As far as the solar sector is concerned, the deployment has suffered only from the cost imperatives, but beyond cost imperatives, it does not have much of an impact (on the deployment levels), because nowhere does evidence suggest that safeguard duty has really altered the deployment scenario. All the tenders are coming in as usual and states have begun floating the tenders—if at all there are certain issues that are internal in nature, like the land issue in Gujarat or transmission issues in states like Karnataka, these have nothing to do with safeguard duty. Even if it costs power, in the long run, we will achieve a larger goal and from that point only, the safeguard duty was imposed, the official from MNRE added.
According to Crisil, a global analytical company providing ratings, research and advisory service, the cost of solar power projects and did not result in any significant offtake for the domestic manufacturing sector, following the imposition of the safeguard duty.
Experts in the renewable energy sector concur with the fact that some amount of safety measures are required and believe certain measures are needed to curb dumping in India, as it could lead to a pile-up of solar waste.
Surbhi Singhvi, manager/consulting, Bridge to India and author of the report Managing India’s PV module waste explains, “Certain countries are dumping materials in India at a cheap cost, because they know that a market for it exists—this will help them gain monopoly and later they can benefit from this monopoly. EVAs are part of a solar module and the kind of material that it uses, whether they are imported from China, Korea or any other country— it is going to be harmful to the environment nevertheless.”
Two of our main recommendations, she adds, have been that we should have a quality standard in place—-the module manufacturers should know what kind of modules they can use—-in making solar modules—they must be sustainable, environment-friendly and recycle friendly.
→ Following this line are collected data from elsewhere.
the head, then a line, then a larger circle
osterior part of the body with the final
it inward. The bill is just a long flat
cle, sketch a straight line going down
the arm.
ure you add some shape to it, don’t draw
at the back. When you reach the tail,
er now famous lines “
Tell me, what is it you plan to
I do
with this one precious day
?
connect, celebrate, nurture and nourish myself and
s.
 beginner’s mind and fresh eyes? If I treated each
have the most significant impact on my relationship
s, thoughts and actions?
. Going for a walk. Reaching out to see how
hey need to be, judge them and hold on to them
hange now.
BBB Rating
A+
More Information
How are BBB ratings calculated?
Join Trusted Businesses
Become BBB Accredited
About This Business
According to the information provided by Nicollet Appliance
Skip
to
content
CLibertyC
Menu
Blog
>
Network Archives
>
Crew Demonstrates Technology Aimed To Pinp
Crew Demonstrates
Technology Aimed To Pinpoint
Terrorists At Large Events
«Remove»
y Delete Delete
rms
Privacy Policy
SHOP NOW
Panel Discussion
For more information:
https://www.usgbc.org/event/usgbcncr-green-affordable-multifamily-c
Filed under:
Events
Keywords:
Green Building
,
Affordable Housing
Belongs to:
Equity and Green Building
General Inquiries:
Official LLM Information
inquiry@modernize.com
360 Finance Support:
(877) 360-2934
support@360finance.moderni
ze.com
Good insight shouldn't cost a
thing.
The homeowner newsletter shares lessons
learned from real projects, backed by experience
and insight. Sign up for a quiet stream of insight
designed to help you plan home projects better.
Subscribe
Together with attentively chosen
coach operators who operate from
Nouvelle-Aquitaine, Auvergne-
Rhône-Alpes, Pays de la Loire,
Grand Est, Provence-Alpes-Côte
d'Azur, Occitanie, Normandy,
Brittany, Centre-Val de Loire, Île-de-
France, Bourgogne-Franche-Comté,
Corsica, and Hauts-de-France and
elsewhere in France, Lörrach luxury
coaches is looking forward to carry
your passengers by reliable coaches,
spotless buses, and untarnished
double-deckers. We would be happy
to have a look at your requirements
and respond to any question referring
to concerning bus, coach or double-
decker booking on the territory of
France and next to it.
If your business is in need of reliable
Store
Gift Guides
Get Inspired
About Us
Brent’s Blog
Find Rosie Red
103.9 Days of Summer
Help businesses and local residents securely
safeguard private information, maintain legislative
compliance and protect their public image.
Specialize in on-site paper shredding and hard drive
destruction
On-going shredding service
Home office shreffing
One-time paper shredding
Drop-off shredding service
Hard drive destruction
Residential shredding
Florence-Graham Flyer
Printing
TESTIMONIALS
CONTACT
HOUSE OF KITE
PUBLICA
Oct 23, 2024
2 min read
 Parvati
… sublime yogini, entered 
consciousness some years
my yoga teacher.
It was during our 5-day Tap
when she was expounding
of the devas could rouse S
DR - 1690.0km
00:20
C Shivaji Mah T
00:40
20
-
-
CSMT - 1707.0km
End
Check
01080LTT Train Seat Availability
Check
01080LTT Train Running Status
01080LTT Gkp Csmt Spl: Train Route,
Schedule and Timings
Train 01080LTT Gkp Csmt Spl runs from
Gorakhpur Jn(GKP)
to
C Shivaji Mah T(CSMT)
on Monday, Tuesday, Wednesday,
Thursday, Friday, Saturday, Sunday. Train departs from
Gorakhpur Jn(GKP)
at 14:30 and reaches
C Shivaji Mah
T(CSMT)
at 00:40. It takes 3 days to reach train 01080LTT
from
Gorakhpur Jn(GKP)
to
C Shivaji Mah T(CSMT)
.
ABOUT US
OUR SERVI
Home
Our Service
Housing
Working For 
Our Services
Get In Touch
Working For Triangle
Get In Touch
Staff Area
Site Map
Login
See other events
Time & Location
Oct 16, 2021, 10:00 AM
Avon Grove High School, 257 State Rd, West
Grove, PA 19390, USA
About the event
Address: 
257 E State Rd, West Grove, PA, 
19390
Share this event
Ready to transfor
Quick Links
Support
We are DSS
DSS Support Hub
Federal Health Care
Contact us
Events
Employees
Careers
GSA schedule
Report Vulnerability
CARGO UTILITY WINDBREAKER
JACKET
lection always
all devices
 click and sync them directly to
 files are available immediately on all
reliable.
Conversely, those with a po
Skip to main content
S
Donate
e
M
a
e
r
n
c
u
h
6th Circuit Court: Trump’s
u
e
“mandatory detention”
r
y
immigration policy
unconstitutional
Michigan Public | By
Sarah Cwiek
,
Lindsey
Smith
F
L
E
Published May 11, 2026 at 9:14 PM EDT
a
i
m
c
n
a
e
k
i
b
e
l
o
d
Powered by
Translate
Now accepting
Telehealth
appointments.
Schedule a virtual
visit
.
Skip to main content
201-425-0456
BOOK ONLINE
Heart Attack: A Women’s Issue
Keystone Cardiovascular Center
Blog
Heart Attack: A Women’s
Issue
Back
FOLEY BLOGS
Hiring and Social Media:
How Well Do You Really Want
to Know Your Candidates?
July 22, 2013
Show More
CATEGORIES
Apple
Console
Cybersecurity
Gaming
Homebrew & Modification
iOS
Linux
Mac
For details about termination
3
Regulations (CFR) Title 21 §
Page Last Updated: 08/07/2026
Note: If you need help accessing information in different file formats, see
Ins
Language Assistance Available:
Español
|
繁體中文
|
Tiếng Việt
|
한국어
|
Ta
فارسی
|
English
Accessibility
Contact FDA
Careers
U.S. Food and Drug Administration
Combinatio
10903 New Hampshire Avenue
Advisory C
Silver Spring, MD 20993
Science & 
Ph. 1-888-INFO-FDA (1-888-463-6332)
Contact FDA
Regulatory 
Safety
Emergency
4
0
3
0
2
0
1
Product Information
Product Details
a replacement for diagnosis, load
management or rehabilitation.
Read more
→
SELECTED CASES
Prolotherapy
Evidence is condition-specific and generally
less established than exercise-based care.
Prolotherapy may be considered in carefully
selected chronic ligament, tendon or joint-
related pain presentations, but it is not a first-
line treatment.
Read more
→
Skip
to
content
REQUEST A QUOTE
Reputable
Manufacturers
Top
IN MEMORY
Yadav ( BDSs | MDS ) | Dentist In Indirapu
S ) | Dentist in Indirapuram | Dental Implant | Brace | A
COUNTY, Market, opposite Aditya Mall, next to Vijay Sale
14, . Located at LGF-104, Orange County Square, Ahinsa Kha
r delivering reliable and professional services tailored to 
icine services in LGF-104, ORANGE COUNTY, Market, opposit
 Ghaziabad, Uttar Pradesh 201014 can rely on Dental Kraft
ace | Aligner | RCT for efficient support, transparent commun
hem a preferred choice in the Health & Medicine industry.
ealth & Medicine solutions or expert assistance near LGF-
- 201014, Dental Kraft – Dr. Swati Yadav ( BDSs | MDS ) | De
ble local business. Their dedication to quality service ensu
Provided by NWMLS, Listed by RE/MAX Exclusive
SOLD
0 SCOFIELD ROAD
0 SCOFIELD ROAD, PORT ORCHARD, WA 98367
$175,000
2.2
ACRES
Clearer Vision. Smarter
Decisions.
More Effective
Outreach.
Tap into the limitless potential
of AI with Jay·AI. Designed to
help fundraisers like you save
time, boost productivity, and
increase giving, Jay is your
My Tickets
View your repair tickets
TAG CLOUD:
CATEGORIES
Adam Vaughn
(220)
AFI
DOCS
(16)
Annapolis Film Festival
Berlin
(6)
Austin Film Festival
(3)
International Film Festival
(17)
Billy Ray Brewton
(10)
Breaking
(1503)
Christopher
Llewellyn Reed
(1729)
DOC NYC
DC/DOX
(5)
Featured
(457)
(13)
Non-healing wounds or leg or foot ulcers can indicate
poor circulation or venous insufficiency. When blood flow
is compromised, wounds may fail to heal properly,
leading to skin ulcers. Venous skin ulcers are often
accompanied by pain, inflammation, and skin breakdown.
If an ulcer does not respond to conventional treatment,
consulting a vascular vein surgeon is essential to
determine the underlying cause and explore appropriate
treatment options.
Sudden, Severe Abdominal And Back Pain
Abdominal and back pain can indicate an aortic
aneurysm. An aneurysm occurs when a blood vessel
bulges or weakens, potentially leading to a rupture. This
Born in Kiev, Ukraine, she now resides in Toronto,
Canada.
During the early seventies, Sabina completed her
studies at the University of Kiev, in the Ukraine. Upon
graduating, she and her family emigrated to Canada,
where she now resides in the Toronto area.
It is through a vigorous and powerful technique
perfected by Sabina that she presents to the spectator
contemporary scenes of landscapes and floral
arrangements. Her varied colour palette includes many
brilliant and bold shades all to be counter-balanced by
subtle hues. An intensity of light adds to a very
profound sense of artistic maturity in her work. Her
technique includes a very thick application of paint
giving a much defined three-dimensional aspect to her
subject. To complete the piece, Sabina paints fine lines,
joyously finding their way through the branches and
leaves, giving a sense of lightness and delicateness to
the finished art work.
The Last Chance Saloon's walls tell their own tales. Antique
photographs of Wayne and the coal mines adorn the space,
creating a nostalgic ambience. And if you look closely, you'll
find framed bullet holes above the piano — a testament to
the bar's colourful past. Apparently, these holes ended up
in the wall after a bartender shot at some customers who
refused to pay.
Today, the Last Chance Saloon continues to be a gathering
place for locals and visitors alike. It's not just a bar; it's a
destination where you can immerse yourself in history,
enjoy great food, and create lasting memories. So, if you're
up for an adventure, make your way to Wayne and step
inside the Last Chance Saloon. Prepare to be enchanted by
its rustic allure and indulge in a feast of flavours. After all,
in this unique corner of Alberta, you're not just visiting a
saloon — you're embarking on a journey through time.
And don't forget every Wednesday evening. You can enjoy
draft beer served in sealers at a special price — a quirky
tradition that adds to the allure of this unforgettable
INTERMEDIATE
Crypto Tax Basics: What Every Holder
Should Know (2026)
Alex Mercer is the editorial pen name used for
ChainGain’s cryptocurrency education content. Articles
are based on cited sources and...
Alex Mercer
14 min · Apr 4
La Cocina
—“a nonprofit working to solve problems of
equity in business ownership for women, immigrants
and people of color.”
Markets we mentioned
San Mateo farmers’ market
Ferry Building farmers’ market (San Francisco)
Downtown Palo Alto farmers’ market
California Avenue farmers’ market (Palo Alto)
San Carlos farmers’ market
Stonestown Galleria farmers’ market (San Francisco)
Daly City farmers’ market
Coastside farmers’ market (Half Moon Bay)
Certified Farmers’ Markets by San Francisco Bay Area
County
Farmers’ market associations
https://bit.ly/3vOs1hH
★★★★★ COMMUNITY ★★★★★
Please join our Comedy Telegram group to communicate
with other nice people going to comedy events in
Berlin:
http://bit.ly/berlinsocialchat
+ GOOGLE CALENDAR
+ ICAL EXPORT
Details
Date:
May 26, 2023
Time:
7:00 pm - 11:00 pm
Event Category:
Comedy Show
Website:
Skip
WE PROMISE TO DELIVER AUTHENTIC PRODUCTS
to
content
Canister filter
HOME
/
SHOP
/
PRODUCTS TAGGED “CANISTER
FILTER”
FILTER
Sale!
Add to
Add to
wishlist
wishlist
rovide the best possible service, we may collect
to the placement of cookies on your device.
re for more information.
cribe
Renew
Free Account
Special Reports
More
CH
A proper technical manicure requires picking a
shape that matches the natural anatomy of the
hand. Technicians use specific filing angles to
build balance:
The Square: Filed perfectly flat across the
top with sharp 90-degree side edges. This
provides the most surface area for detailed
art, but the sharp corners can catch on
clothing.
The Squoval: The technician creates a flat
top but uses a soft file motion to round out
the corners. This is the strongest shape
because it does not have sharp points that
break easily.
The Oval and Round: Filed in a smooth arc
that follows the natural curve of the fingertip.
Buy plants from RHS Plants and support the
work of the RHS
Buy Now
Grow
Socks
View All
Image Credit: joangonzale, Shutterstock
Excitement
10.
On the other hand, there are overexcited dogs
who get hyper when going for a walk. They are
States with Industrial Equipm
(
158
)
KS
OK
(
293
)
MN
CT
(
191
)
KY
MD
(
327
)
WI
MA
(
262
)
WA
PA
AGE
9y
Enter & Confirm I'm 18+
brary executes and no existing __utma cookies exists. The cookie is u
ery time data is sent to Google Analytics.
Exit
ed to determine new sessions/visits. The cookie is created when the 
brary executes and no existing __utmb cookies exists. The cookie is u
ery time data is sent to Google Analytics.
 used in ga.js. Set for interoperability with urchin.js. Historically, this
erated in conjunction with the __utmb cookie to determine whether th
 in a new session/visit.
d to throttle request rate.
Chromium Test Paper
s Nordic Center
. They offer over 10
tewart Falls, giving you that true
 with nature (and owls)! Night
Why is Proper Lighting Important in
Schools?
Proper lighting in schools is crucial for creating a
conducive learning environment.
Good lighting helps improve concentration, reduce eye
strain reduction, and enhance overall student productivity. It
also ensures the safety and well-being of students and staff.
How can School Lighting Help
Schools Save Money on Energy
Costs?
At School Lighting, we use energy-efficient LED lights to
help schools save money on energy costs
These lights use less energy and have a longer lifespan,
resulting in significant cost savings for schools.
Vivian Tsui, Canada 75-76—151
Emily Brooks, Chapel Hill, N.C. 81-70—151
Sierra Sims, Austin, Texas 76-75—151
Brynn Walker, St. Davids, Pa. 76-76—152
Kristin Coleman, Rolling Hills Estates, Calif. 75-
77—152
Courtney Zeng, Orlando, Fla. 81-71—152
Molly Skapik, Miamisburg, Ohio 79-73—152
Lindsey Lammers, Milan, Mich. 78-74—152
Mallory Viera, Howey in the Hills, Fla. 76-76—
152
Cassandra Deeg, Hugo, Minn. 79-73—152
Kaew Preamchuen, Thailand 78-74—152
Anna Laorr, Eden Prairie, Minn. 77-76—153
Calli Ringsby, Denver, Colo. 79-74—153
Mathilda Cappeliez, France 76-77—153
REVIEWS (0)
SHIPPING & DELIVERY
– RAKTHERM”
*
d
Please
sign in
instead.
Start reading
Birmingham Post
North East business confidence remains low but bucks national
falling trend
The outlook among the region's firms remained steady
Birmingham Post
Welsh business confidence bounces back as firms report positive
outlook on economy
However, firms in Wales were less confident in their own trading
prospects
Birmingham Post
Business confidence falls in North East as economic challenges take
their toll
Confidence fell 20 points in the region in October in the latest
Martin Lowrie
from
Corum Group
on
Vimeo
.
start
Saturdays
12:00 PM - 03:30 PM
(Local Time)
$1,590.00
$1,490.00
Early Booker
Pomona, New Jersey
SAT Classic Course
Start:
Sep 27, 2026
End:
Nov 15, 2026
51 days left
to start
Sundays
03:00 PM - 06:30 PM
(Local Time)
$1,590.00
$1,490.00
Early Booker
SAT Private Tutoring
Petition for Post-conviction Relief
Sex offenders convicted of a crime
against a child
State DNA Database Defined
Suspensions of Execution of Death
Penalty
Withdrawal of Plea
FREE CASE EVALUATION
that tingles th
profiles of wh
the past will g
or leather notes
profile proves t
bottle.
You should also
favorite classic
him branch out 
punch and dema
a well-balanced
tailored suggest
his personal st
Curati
Right now, we don’t have any standards in place to make solar modules—- therefore, the quality standard needs to come in—secondly, some of the main recommendations that we have made is, there has not been a policy or a regulation which clearly specifies responsibilities—to take care of the module from Day 1.
Citing the instance of Europe, Surbhi avers that when the module manufacturer supplies modules in the market, they are accounted for the quantity that they supply, and they must recycle it—–to ensure that they adhere to the regulations. “Therefore, responsibility has to be allocated and this will help people know from the very beginning as to who is liable to take care of the waste which is going to be generated 25 years down the line,” she concludes.